On Mon, Jun 22, 2015 at 5:59 PM, Nathaniel Smith <njs@pobox.com> wrote:
On Mon, Jun 22, 2015 at 10:37 AM, Gregory P. Smith <greg@krypto.org> wrote:
...
One possibility would be for subinterpreters to copy modules from the main interpreter -- I guess your average module is mostly dicts, strings, type objects, and functions; strings and functions are already immutable and could be shared without copying, and I guess copying the dicts and type objects into the subinterpreter is much cheaper than hitting the disk etc. to do a real import. (Though certainly not free.)
Yeah, I think there are a number of mechanisms we can explore to improve the efficiency of subinterpreter startup (and sharing).
This would have interesting semantic implications -- it would give similar effects to fork(), with subinterpreters starting from a snapshot of the main interpreter's global state.

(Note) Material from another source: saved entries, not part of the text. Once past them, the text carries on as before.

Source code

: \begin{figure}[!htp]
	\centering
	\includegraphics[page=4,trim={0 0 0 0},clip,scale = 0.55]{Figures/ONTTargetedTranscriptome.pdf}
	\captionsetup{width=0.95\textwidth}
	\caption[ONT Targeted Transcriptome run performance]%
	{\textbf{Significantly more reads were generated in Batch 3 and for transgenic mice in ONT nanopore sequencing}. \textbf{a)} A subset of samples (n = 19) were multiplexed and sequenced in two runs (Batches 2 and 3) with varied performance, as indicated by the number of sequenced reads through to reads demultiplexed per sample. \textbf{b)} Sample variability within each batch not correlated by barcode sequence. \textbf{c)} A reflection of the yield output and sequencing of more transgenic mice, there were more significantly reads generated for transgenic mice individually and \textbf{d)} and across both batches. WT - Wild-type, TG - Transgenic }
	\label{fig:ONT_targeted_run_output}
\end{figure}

I'm not entirely sold on this overall proposal, but I think a result of it could be to make our subinterpreter support better which would be a good thing.
We have had to turn people away from subinterpreters in the past for use as part of their multithreaded C++ server where they wanted to occasionally run some Python code in embedded interpreters as part of serving some requests. Doing that would suddenly single thread their application (GIIIIIIL!) for all requests currently executing Python code despite multiple subinterpreters.

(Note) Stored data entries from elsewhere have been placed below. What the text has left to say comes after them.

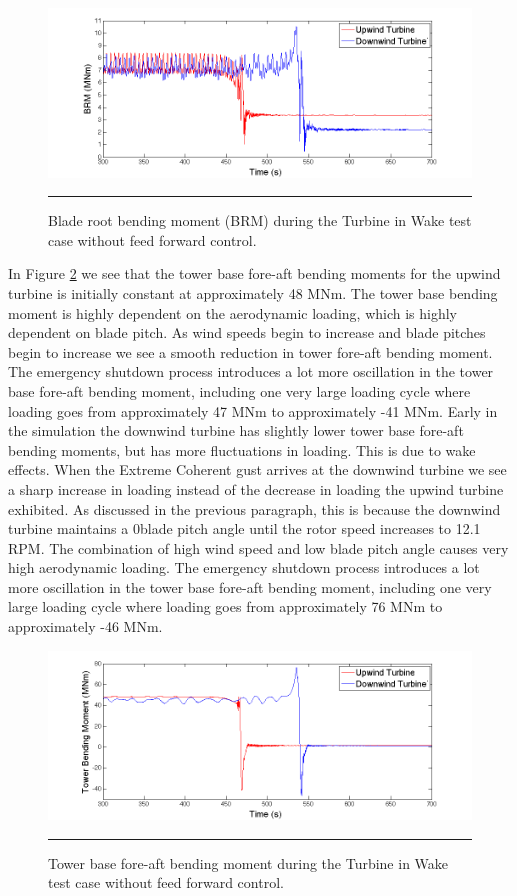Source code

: \begin{figure}[htbp] \label{fig6-31}
	\centering
		\includegraphics[trim = {1cm 0 2cm 0}, clip, width = \linewidth]{Figures/ch6Figures/fig6-31.png}
		\rule{35em}{0.5pt}
	\caption{Blade root bending moment (BRM) during the Turbine in Wake test case without feed forward control.}
\end{figure}

In Figure \ref{fig6-32} we see that the tower base fore-aft bending moments for the upwind turbine is initially constant at approximately 48 MNm. The tower base bending moment is highly dependent on the aerodynamic loading, which is highly dependent on blade pitch. As wind speeds begin to increase and blade pitches begin to increase we see a smooth reduction in tower fore-aft bending moment. The emergency shutdown process introduces a lot more oscillation in the tower base fore-aft bending moment, including one very large loading cycle where loading goes from approximately 47 MNm to approximately -41 MNm. Early in the simulation the downwind turbine has slightly lower tower base fore-aft bending moments, but has more fluctuations in loading. This is due to wake effects. When the Extreme Coherent gust arrives at the downwind turbine we see a sharp increase in loading instead of the decrease in loading the upwind turbine exhibited. As discussed in the previous paragraph, this is because the downwind turbine maintains a 0\degree blade pitch angle until the rotor speed increases to 12.1 RPM. The combination of high wind speed and low blade pitch angle causes very high aerodynamic loading. The emergency shutdown process introduces a lot more oscillation in the tower base fore-aft bending moment, including one very large loading cycle where loading goes from approximately 76 MNm to approximately -46 MNm.

\begin{figure}[htbp] \label{fig6-32}
	\centering
		\includegraphics[trim = {1cm 0 2cm 0}, clip, width = \linewidth]{Figures/ch6Figures/fig6-32.png}
		\rule{35em}{0.5pt}
	\caption{Tower base fore-aft bending moment during the Turbine in Wake test case without feed forward control.}
\end{figure}

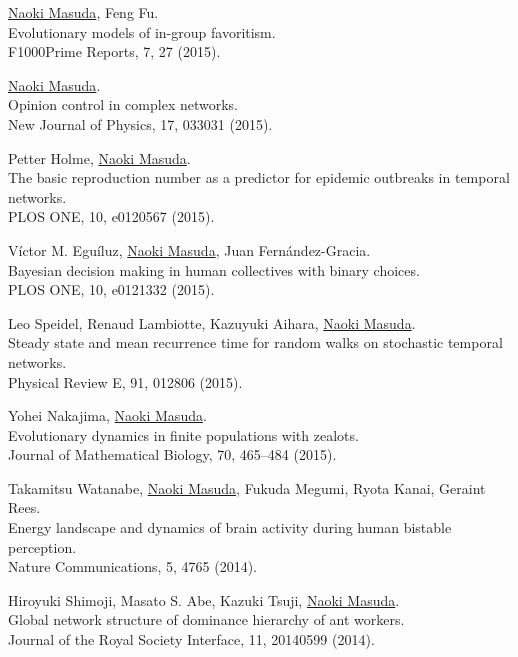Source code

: \documentclass[11pt,letter]{article}
\begin{document}
\begin{etaremune}
\item \underline{Naoki Masuda}, Feng Fu.\\
Evolutionary models of in-group favoritism.\\
F1000Prime Reports, 7, 27 (2015).

\item \underline{Naoki Masuda}.\\
Opinion control in complex networks.\\
New Journal of Physics, 17, 033031 (2015).

\item Petter Holme, \underline{Naoki Masuda}.\\
The basic reproduction number as a predictor for epidemic outbreaks in temporal networks.\\
PLOS ONE, 10, e0120567 (2015).

\item V\'{i}ctor M. Egu\'{i}luz, \underline{Naoki Masuda}, Juan Fern\'{a}ndez-Gracia.\\
Bayesian decision making in human collectives with binary choices.\\
PLOS ONE, 10, e0121332 (2015).

\item Leo Speidel, Renaud Lambiotte, Kazuyuki Aihara, \underline{Naoki Masuda}.\\
Steady state and mean recurrence time for random walks on stochastic temporal networks.\\
Physical Review E, 91, 012806 (2015).

\item Yohei Nakajima, \underline{Naoki Masuda}.\\
Evolutionary dynamics in finite populations with zealots.\\
Journal of Mathematical Biology, 70, 465--484 (2015).

\item Takamitsu Watanabe, \underline{Naoki Masuda}, Fukuda Megumi, Ryota Kanai, Geraint Rees.\\
Energy landscape and dynamics of brain activity during human bistable perception.\\
Nature Communications, 5, 4765 (2014).

\item Hiroyuki Shimoji, Masato S. Abe, Kazuki Tsuji, \underline{Naoki Masuda}.\\
Global network structure of dominance hierarchy of ant workers.\\
Journal of the Royal Society Interface, 11, 20140599 (2014).


\end{etaremune}
\end{document}
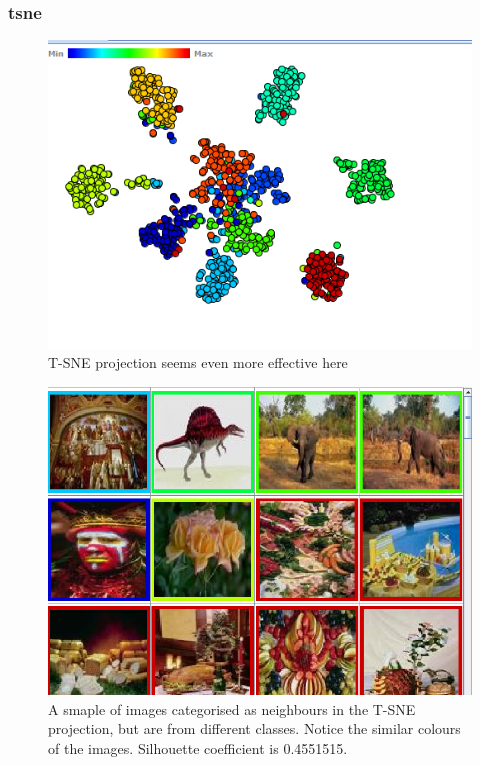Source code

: \documentclass[ 10pt ]{fphw}
\begin{document}
\subsubsection*{tsne}

\begin{center}
\begin{figure}
    \centering
	\includegraphics[width=0.95\columnwidth]{tsne.PNG} 
	\caption{T-SNE projection seems even more effective here}
	\label{fig:tsne}
	\end{figure}
\end{center}

\begin{center}
\begin{figure}[H]
    \centering
	\includegraphics[width=0.95\columnwidth]{tsneConfusion.PNG} 
	\caption{A smaple of images categorised as neighbours in the T-SNE projection, but are from different classes. Notice the similar colours of the images. Silhouette coefficient is 0.4551515.}
	\label{fig:tsneMistakes}
	\end{figure}
\end{center}
\end{document}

I've also talked to HPC users who discovered this problem the hard way (e.g. http://www-atlas.lbl.gov/, folks working on the Large Hadron Collider) -- they've been using Python as an extension language in some large physics codes but are now porting those bits to C++ because of the GIL issues. (In this context startup overhead should be easily amortized, but switching to an RPC model is not going to happen.)
Would this proposal make a difference for them? -eric